PROBLEM REQUIREMENTS
Repeat exactly the lines of the entries below from the one with "あった場合に表示されます。" through the one with "8：45～12：50／13：35～16：4", both ends included, and nothing else.
+++ DATASET EXTRACT
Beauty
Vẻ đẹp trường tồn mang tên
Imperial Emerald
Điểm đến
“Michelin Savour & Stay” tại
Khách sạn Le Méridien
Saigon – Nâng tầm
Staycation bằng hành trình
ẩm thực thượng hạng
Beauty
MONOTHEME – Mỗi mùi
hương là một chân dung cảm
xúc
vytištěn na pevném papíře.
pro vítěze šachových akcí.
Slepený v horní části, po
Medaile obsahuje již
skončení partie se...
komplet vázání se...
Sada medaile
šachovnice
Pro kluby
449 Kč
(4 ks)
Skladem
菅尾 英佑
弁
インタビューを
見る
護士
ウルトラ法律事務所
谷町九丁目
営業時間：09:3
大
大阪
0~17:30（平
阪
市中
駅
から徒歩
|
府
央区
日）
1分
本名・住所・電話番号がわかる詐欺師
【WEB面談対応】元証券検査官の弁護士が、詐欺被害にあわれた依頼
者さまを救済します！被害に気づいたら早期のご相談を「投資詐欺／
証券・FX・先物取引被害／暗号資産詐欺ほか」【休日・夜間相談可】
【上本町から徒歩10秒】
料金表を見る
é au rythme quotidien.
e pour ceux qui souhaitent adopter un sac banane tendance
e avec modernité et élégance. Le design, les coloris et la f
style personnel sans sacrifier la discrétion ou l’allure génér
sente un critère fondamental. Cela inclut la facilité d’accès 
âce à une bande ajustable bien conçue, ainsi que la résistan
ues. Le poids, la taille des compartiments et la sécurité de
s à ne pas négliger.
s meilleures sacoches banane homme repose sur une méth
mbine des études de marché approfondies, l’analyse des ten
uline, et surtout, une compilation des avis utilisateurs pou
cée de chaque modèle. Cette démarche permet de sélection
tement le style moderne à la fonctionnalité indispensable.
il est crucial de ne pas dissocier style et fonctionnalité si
++++++
+++ DATASET EXTRACT
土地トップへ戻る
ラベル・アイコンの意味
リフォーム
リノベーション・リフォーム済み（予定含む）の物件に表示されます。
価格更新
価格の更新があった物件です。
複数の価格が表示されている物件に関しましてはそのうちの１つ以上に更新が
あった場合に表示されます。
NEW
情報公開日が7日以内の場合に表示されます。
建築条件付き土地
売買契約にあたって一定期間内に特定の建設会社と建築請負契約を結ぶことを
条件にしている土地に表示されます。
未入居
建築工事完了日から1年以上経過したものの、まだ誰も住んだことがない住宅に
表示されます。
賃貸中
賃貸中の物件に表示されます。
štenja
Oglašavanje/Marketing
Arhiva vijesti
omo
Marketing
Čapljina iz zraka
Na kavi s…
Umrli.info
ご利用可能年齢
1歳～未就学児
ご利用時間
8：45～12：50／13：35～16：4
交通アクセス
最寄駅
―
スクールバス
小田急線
++++++
+++ DATASET EXTRACT
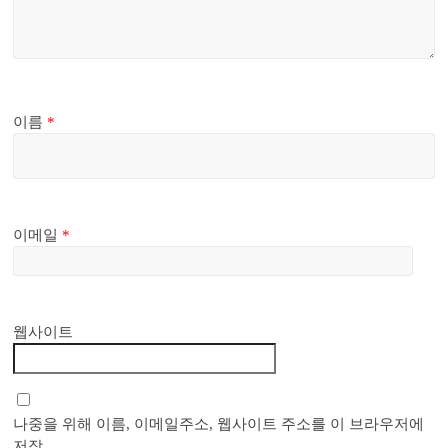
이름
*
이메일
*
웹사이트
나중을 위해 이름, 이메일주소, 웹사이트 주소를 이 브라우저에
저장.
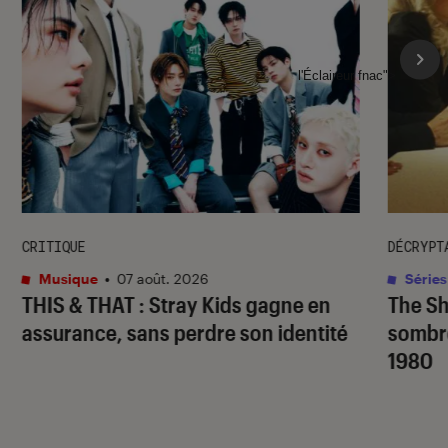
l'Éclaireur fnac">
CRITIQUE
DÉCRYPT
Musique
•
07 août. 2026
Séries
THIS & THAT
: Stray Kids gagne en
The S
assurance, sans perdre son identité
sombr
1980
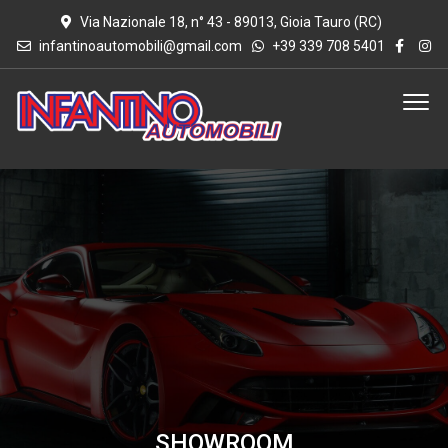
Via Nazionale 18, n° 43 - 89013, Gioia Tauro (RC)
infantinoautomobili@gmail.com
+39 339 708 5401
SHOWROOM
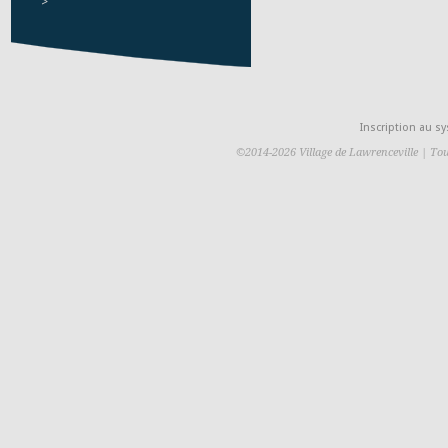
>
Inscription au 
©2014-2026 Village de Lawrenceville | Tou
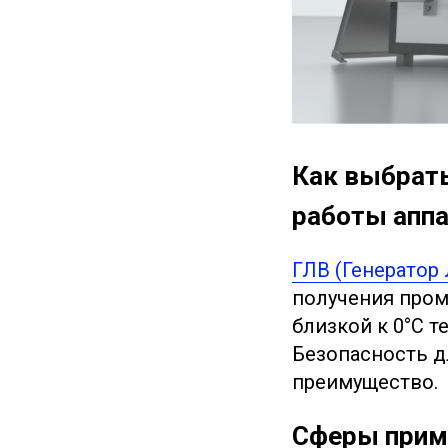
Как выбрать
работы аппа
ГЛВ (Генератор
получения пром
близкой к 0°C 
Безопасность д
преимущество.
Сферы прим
++++++
OUTPUT OF THE EXERCISE
あった場合に表示されます。
NEW
情報公開日が7日以内の場合に表示されます。
建築条件付き土地
売買契約にあたって一定期間内に特定の建設会社と建築請負契約を結ぶことを
条件にしている土地に表示されます。
未入居
建築工事完了日から1年以上経過したものの、まだ誰も住んだことがない住宅に
表示されます。
賃貸中
賃貸中の物件に表示されます。
štenja
Oglašavanje/Marketing
Arhiva vijesti
omo
Marketing
Čapljina iz zraka
Na kavi s…
Umrli.info
ご利用可能年齢
1歳～未就学児
ご利用時間
8：45～12：50／13：35～16：4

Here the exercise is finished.